(Extracted data entries)
——————
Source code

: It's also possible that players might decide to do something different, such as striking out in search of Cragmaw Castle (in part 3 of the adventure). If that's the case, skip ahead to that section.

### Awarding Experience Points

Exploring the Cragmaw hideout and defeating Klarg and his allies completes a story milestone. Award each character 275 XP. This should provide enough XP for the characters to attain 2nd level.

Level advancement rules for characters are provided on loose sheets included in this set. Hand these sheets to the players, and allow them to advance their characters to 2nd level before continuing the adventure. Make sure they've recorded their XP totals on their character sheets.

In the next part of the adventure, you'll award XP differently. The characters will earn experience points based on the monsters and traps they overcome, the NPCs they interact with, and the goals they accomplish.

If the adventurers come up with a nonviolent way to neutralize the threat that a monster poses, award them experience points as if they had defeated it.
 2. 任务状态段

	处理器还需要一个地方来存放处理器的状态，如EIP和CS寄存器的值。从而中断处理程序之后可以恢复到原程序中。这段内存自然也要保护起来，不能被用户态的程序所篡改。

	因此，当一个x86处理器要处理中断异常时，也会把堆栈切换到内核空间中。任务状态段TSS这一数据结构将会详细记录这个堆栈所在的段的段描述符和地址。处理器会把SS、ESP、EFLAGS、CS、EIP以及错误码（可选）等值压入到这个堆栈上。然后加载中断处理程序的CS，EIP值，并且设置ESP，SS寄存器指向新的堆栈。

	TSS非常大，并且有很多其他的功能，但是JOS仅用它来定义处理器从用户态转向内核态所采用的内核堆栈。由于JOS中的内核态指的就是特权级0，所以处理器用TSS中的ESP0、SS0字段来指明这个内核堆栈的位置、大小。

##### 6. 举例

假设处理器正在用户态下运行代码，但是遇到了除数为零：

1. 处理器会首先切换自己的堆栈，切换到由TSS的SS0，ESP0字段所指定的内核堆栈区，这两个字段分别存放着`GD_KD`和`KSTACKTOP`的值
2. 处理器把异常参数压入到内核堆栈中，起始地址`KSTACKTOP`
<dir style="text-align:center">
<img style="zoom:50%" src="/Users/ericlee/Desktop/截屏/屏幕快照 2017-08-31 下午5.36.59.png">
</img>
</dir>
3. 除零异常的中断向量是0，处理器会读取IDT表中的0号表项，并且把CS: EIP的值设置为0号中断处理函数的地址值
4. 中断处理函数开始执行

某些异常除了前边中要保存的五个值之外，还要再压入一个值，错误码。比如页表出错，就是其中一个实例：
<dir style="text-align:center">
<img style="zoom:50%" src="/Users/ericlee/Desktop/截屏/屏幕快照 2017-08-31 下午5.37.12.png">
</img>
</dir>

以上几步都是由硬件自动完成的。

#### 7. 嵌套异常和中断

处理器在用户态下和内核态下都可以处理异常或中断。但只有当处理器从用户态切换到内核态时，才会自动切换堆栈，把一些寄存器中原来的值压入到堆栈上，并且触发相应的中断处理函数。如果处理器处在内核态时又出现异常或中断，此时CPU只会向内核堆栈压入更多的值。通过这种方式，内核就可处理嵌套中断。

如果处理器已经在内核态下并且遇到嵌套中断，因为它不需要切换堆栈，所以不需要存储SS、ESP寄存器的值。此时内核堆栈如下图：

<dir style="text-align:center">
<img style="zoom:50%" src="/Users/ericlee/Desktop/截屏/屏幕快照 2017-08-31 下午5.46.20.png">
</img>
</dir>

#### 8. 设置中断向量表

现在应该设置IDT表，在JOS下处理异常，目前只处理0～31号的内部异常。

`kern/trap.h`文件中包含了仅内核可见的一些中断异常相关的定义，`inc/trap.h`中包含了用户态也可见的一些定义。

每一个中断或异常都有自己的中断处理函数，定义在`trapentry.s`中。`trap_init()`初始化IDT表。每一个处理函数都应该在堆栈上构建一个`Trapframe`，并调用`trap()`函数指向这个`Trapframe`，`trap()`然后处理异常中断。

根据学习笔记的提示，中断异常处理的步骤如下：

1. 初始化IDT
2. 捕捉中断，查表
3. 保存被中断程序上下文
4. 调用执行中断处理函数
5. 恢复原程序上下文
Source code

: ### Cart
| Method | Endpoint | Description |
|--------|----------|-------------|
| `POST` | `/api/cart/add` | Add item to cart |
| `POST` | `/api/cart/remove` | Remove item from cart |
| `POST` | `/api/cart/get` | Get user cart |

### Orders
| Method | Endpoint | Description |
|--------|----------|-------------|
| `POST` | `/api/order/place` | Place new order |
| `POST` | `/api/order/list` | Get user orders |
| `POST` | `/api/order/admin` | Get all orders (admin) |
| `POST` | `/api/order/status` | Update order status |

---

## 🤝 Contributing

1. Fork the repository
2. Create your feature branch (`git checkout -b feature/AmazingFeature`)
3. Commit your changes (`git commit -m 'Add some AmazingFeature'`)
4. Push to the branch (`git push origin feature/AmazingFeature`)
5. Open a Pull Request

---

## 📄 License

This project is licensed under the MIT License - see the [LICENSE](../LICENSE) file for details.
——————
→ **What is required**:
Write out every one of the rows above word for word, with nothing left out or changed.

→ **Task result**:
Source code

: It's also possible that players might decide to do something different, such as striking out in search of Cragmaw Castle (in part 3 of the adventure). If that's the case, skip ahead to that section.

### Awarding Experience Points

Exploring the Cragmaw hideout and defeating Klarg and his allies completes a story milestone. Award each character 275 XP. This should provide enough XP for the characters to attain 2nd level.

Level advancement rules for characters are provided on loose sheets included in this set. Hand these sheets to the players, and allow them to advance their characters to 2nd level before continuing the adventure. Make sure they've recorded their XP totals on their character sheets.

In the next part of the adventure, you'll award XP differently. The characters will earn experience points based on the monsters and traps they overcome, the NPCs they interact with, and the goals they accomplish.

If the adventurers come up with a nonviolent way to neutralize the threat that a monster poses, award them experience points as if they had defeated it.
 2. 任务状态段

	处理器还需要一个地方来存放处理器的状态，如EIP和CS寄存器的值。从而中断处理程序之后可以恢复到原程序中。这段内存自然也要保护起来，不能被用户态的程序所篡改。

	因此，当一个x86处理器要处理中断异常时，也会把堆栈切换到内核空间中。任务状态段TSS这一数据结构将会详细记录这个堆栈所在的段的段描述符和地址。处理器会把SS、ESP、EFLAGS、CS、EIP以及错误码（可选）等值压入到这个堆栈上。然后加载中断处理程序的CS，EIP值，并且设置ESP，SS寄存器指向新的堆栈。

	TSS非常大，并且有很多其他的功能，但是JOS仅用它来定义处理器从用户态转向内核态所采用的内核堆栈。由于JOS中的内核态指的就是特权级0，所以处理器用TSS中的ESP0、SS0字段来指明这个内核堆栈的位置、大小。

##### 6. 举例

假设处理器正在用户态下运行代码，但是遇到了除数为零：

1. 处理器会首先切换自己的堆栈，切换到由TSS的SS0，ESP0字段所指定的内核堆栈区，这两个字段分别存放着`GD_KD`和`KSTACKTOP`的值
2. 处理器把异常参数压入到内核堆栈中，起始地址`KSTACKTOP`
<dir style="text-align:center">
<img style="zoom:50%" src="/Users/ericlee/Desktop/截屏/屏幕快照 2017-08-31 下午5.36.59.png">
</img>
</dir>
3. 除零异常的中断向量是0，处理器会读取IDT表中的0号表项，并且把CS: EIP的值设置为0号中断处理函数的地址值
4. 中断处理函数开始执行

某些异常除了前边中要保存的五个值之外，还要再压入一个值，错误码。比如页表出错，就是其中一个实例：
<dir style="text-align:center">
<img style="zoom:50%" src="/Users/ericlee/Desktop/截屏/屏幕快照 2017-08-31 下午5.37.12.png">
</img>
</dir>

以上几步都是由硬件自动完成的。

#### 7. 嵌套异常和中断

处理器在用户态下和内核态下都可以处理异常或中断。但只有当处理器从用户态切换到内核态时，才会自动切换堆栈，把一些寄存器中原来的值压入到堆栈上，并且触发相应的中断处理函数。如果处理器处在内核态时又出现异常或中断，此时CPU只会向内核堆栈压入更多的值。通过这种方式，内核就可处理嵌套中断。

如果处理器已经在内核态下并且遇到嵌套中断，因为它不需要切换堆栈，所以不需要存储SS、ESP寄存器的值。此时内核堆栈如下图：

<dir style="text-align:center">
<img style="zoom:50%" src="/Users/ericlee/Desktop/截屏/屏幕快照 2017-08-31 下午5.46.20.png">
</img>
</dir>

#### 8. 设置中断向量表

现在应该设置IDT表，在JOS下处理异常，目前只处理0～31号的内部异常。

`kern/trap.h`文件中包含了仅内核可见的一些中断异常相关的定义，`inc/trap.h`中包含了用户态也可见的一些定义。

每一个中断或异常都有自己的中断处理函数，定义在`trapentry.s`中。`trap_init()`初始化IDT表。每一个处理函数都应该在堆栈上构建一个`Trapframe`，并调用`trap()`函数指向这个`Trapframe`，`trap()`然后处理异常中断。

根据学习笔记的提示，中断异常处理的步骤如下：

1. 初始化IDT
2. 捕捉中断，查表
3. 保存被中断程序上下文
4. 调用执行中断处理函数
5. 恢复原程序上下文
Source code

: ### Cart
| Method | Endpoint | Description |
|--------|----------|-------------|
| `POST` | `/api/cart/add` | Add item to cart |
| `POST` | `/api/cart/remove` | Remove item from cart |
| `POST` | `/api/cart/get` | Get user cart |

### Orders
| Method | Endpoint | Description |
|--------|----------|-------------|
| `POST` | `/api/order/place` | Place new order |
| `POST` | `/api/order/list` | Get user orders |
| `POST` | `/api/order/admin` | Get all orders (admin) |
| `POST` | `/api/order/status` | Update order status |

---

## 🤝 Contributing

1. Fork the repository
2. Create your feature branch (`git checkout -b feature/AmazingFeature`)
3. Commit your changes (`git commit -m 'Add some AmazingFeature'`)
4. Push to the branch (`git push origin feature/AmazingFeature`)
5. Open a Pull Request

---

## 📄 License

This project is licensed under the MIT License - see the [LICENSE](../LICENSE) file for details.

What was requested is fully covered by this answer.